Um dos cortes mais apreciados do cordeiro é o stinco, que é a parte da panturrilha. Para a reportagem, o chef italiano Simone Brunelli, do La Varenne, preparou uma versão com purê de batata, cogumelos shimeji e cappelletti com recheio de abóbora cabotiá.
“Fiz uma apresentação mais gourmet, mas o stinco pode ser feito tranquilamente em casa com uma apresentação mais simples, sem que por isso fique menos delicioso”, garante o cozinheiro.
Ele, que é da região da Emilia-Romagna, no Norte da Itália, ensina também a receita de outro prato típico que aprendeu com a avó: a clássica lasanha bolonhesa com massa caseira, ragu cozido lentamente em fogo baixo e molho bechamel com queijo parmesão e uma pitada de noz-moscada.

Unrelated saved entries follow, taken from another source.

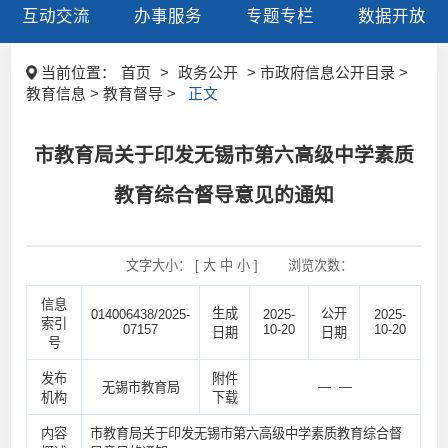
互动交流
办事服务
专题专栏
数据开放
当前位置：
首页
>
政务公开
> 市政府信息公开目录 >
教育信息 > 教育督导 >
正文
市教育局关于印发无锡市第六高级中学素质
教育综合督导意见的通知
文字大小： [
大
中
小
]
浏览次数：
信息
生成
公开
014006438/2025-
2025-
2025-
索引
07157
10-20
10-20
日期
日期
号
发布
附件
— —
无锡市教育局
机构
下载
内容
市教育局关于印发无锡市第六高级中学素质教育综合督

Se a macarronada é um prato que não pode faltar nas grandes celebrações, outras receitas podem ser encontradas no país da bota. Em Vêneto, região de origem de Toscani, é comum comer aspargos com ovos e, de sobremesa, uma focaccia dolce. Mais ao leste, na fronteira com a Eslovênia, na região de Friuli-Venezia-Giulia, os aspargos são servidos com presunto ou na omelete. Por lá, a tradição é fazer piquenique para aproveitar a chegada da primavera.
Já na região da Emilia-Romagna, além da lasanha, é comum preparar uma torta salgada recheada com ervas selvagens, bacon e ricota. O prato parece um empadão. Em Milão, no Norte do país, é tradição fazer churrasco no dia seguinte à Páscoa, que é feriado nacional e é chamado de Pasquetta. Nesta data, em Veneza e nas cidades litorâneas do Vêneto, é tradição comer peixe assado ou frito.
“Os pratos variam muito de uma região para outra e de acordo com os ingredientes locais. Depende também do dia em que cai a Páscoa e se vai fazer mais calor ou mais frio. Mas, no geral, os pratos italianos são simples, da tradição popular mesmo”, resume Toscani.